Anybody know how mudzillas would do in a mud bog? I'm thinking about racing in one this coming weekend. Ill be running 28x10's I also have a set of 26 vampires wide skinny combo I could run. Not sure what the pit will be like. Its going to be around 45 min south of memphis. If any one else is interested thee is a post on highlifter about it. 

Thanks for the help


----------



## policebrute750 (Mar 7, 2009)

it depends what the bottom is like. if its a hard pack with rocks the zillas will be ok. if its deep stuff it will sink.








(all you have to do is post the url, it auto. embeds, dont copy the embed lines on youtube)


----------



## Brute650i (Dec 17, 2008)

im pretty sure it will be a hard bottom as most bogs are with alot of water


----------



## policebrute750 (Mar 7, 2009)

if you know its a hard bottom, then put skinny vamps in the rear and skinny zillas in the front.


----------



## Brute650i (Dec 17, 2008)

my mudzillas are all 10 wide. i dont think i like the idea of running a 26 and a 28


----------



## Metal Man (Dec 17, 2008)

Were is the bog gonna be held at??


----------



## w8tnonu22 (Feb 3, 2009)

If I only had to choose the two i would go with the mudzilla's, but that's only between the two that you mentioned.


----------



## Brute650i (Dec 17, 2008)

Metal Man said:


> Were is the bog gonna be held at??


here is a copy of the post on highlifter.

 March 21, 2009 at 4 PM  

LAWS HILL Mud Drag will be havin its first race of the season. Located 45 mins south of Memphis off of Hwy 4 on Laws Hill Road.... Side by side racing action through a 150 foot mud pit. 1st places pays pot.....$$$ depends on how many racers per class. Classes will be up to 500cc and 501cc up. BYOB cans only please...

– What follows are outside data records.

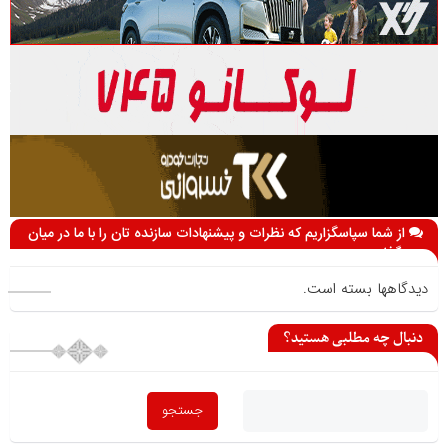
از شما سپاسگزاریم که نظرات و پیشنهادات سازنده تان را با ما در میان
می گذارید
دیدگاهها بسته است.
دنبال چه مطلبی هستید؟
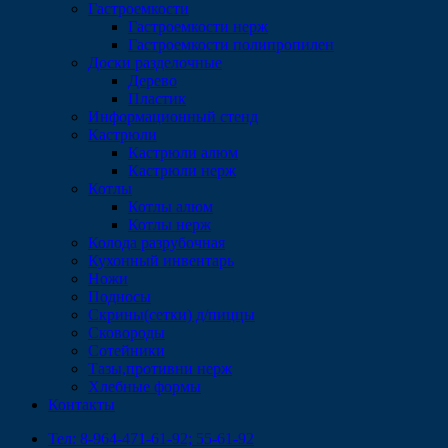
Гастроемкости
Гастроемкости нерж
Гастроемкости полипропилен
Доски разделочные
Дерево
Пластик
Информационный стенд
Кастрюли
Кастрюли алюм
Кастрюли нерж
Котлы
Котлы алюм
Котлы нерж
Колода разрубочная
Кухонный инвентарь
Ножи
Подносы
Скрины(сетки) д/пиццы
Сковороды
Сотейники
Тазы,противни нерж
Хлебные формы
Контакты
Тел: 8-964-471-61-92; 55-61-92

Directions i was given: its probably 20 or 30 minutes from oxford...just come up hwy 7 to hwy 4 and go prolly 5 miles and i believe its the first road on the left..it will say laws hill

I am wanting to go but i cant get anyone to tell me how to enter or how much. Im not gonna just show up and be clueless on where to go and how much to pay and whatnot. So i guess we will see what happens.


----------



## w8tnonu22 (Feb 3, 2009)

You may want to also put a little water in your tires and add some weight to the front.


----------



## Brute650i (Dec 17, 2008)

if anyone gets back to me with some info then im gonna run with prob at least 100 lb on front under front rack and lower the air pressure down to around 3.


----------